Extract to read -
___
Working with HTML Tables using Python Selenium with Pytest
Oct 24, 2024 6 Min Read 800 Views
(Last Updated)
Working with HTML tables is a crucial aspect of web automation and testing, especially when you’re dealing with dynamic web content.
In this article, we’ll explore how to interact with HTML tables using Python Selenium in combination with Pytest, a powerful testing framework. Whether you’re extracting data, validating table content, or automating tasks like pagination, Selenium offers a robust set of tools to simplify the process.
Without any delay, let us get started!
Table of contents
- Working with HTML Tables using Python Selenium with Pytest
- The Power of the Combination
- Web Scraping and Data Extraction:
- Web Testing and Automation:
- Data Entry and Automation:
- Web Monitoring and Scraping:
- Key Considerations and Challenges
- Project Structure
- Code & its description
- Import The Necessary Modules
- Create an Instance of the SumanHTMLTable Class
- Define the Test Class
- Test Case 1: Start Python Selenium Automation
- Test Case 2: Positive Test Case - Data Validation
- Test Case 3: Stop Python Selenium Automation
- Conclusion
Working with HTML Tables using Python Selenium with Pytest
Before diving into the practical aspects of using Python Selenium and HTML tables together, let’s establish a solid foundation.
___
Set task 1 - In the article on HTML tables with Selenium, which testing framework is Python Selenium combined with?
Set task 2 - Write out the part of the article on HTML tables starting at "Working with HTML tables is" and ending at "us get started!", switching "Pytest" to "unittest".
The records aren't needed.

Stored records
___
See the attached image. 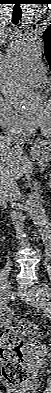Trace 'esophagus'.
<instances>
[{"mask_svg":"<svg viewBox=\"0 0 51 393\" xmlns=\"http://www.w3.org/2000/svg\"><path fill=\"white\" fill-rule=\"evenodd\" d=\"M38 149H39V146L35 144V145L31 148V152H32V153H35V152L38 151Z\"/></svg>","mask_w":51,"mask_h":393,"instance_id":"obj_1","label":"esophagus"}]
</instances>
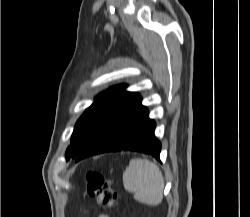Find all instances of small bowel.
I'll return each instance as SVG.
<instances>
[{"mask_svg":"<svg viewBox=\"0 0 250 217\" xmlns=\"http://www.w3.org/2000/svg\"><path fill=\"white\" fill-rule=\"evenodd\" d=\"M98 217H108L107 215L101 214Z\"/></svg>","mask_w":250,"mask_h":217,"instance_id":"obj_1","label":"small bowel"}]
</instances>
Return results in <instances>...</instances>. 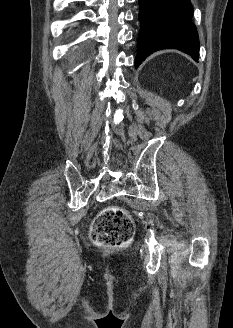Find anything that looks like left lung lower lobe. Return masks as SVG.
<instances>
[{
    "mask_svg": "<svg viewBox=\"0 0 233 328\" xmlns=\"http://www.w3.org/2000/svg\"><path fill=\"white\" fill-rule=\"evenodd\" d=\"M141 23L138 37L137 68L144 59L161 49L173 48L199 57V38L191 22L193 7L190 0H138Z\"/></svg>",
    "mask_w": 233,
    "mask_h": 328,
    "instance_id": "obj_1",
    "label": "left lung lower lobe"
}]
</instances>
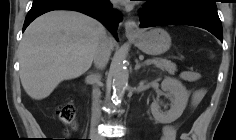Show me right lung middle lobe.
<instances>
[{
	"label": "right lung middle lobe",
	"mask_w": 236,
	"mask_h": 140,
	"mask_svg": "<svg viewBox=\"0 0 236 140\" xmlns=\"http://www.w3.org/2000/svg\"><path fill=\"white\" fill-rule=\"evenodd\" d=\"M96 4H100L102 0H93Z\"/></svg>",
	"instance_id": "right-lung-middle-lobe-1"
}]
</instances>
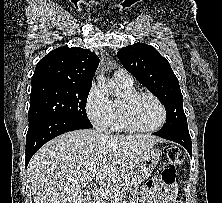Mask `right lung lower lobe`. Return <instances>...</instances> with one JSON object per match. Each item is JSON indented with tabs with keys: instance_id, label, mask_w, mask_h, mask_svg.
I'll use <instances>...</instances> for the list:
<instances>
[{
	"instance_id": "right-lung-lower-lobe-1",
	"label": "right lung lower lobe",
	"mask_w": 222,
	"mask_h": 203,
	"mask_svg": "<svg viewBox=\"0 0 222 203\" xmlns=\"http://www.w3.org/2000/svg\"><path fill=\"white\" fill-rule=\"evenodd\" d=\"M91 127L90 121L65 117H42L30 121L26 135V167L34 153L49 140L65 132Z\"/></svg>"
}]
</instances>
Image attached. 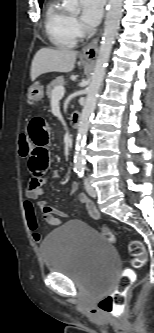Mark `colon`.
___
Final answer 1 - Pytest

Final answer 2 -
Working with HTML tables is a crucial aspect of web automation and testing, especially when you’re dealing with dynamic web content.
In this article, we’ll explore how to interact with HTML tables using Python Selenium in combination with unittest, a powerful testing framework. Whether you’re extracting data, validating table content, or automating tasks like pagination, Selenium offers a robust set of tools to simplify the process.
Without any delay, let us get started!